When God initiated a relationship with Moses and the Israelites at Sinai, He utilized a covenant style universally understood in the second millennium before Christ. The covenant begins with a preamble identifying the Lord as the absolute Sovereign (Exodus 20:1-2; Deuteronomy 1:1-5), followed by a brief history of relations between the Lord and His subject people (Exodus 20:2; Deuteronomy 1:6 – 3:29).

Exodus 20:1-2

The bulk of the covenant is the stipulations that the subject people must observe (Exodus 203 – 31:17; Deuteronomy 4 – 26). The covenant is then sealed with an oath of allegiance and its accompanying blessings for obedience and curse for disobedience (Exodus 24:1-11; Deuteronomy 27:1 – 28:68; Joshua 8:30-35).

Finally, there is a list of witnesses and directions for keeping the covenant (Exodus 24:4; Deuteronomy 31:16 – 32:47).

Three Areas of Life Governed by the Covenant

God’s covenant with Moses found originally in Exodus and expanded in Deuteronomy, governed three areas of Israel’s life:

1) Personal Life

First, the (Ten) commandments in the covenant governed the personal lives of the Israelites in their relationship with God (Exodus 20:1-26). While all the Ten Commandments deal with Israel’s (and our) responsibilities toward God, the first four are particularly God-ward (Exodus 20:1-11) while the last six are man-ward (Exodus 20:12-17).

== INFORMATION PROVIDED ==
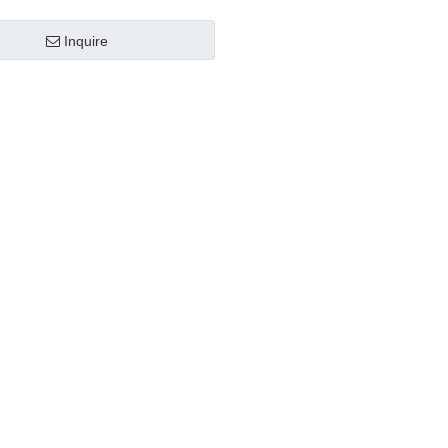
Inquire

== ASSIGNMENT 1 ==
Rewrite the covenant passage from "Finally, there is" to "man-ward (Exodus 20:12-17).", changing "Israelites" to "Hebrews".
== ASSIGNMENT 2 ==
According to the covenant passage, which of the Ten Commandments are particularly God-ward?
== ASSIGNMENT 3 ==
Decide whether each statement agrees with the covenant passage, and quote the words that decide it:
(a) The covenant opens with a preamble naming the Lord as the absolute Sovereign.
(b) The last six commandments are described as God-ward.
(c) The covenant is sealed with an oath of allegiance.

== RESPONSE 1 ==
Finally, there is a list of witnesses and directions for keeping the covenant (Exodus 24:4; Deuteronomy 31:16 – 32:47).

Three Areas of Life Governed by the Covenant

God’s covenant with Moses found originally in Exodus and expanded in Deuteronomy, governed three areas of Israel’s life:

1) Personal Life

First, the (Ten) commandments in the covenant governed the personal lives of the Hebrews in their relationship with God (Exodus 20:1-26). While all the Ten Commandments deal with Israel’s (and our) responsibilities toward God, the first four are particularly God-ward (Exodus 20:1-11) while the last six are man-ward (Exodus 20:12-17).

== RESPONSE 2 ==
The first four (Exodus 20:1-11).

== RESPONSE 3 ==
(a) Yes: "The covenant begins with a preamble identifying the Lord as the absolute Sovereign"
(b) No: "the last six are man-ward"
(c) Yes: "The covenant is then sealed with an oath of allegiance"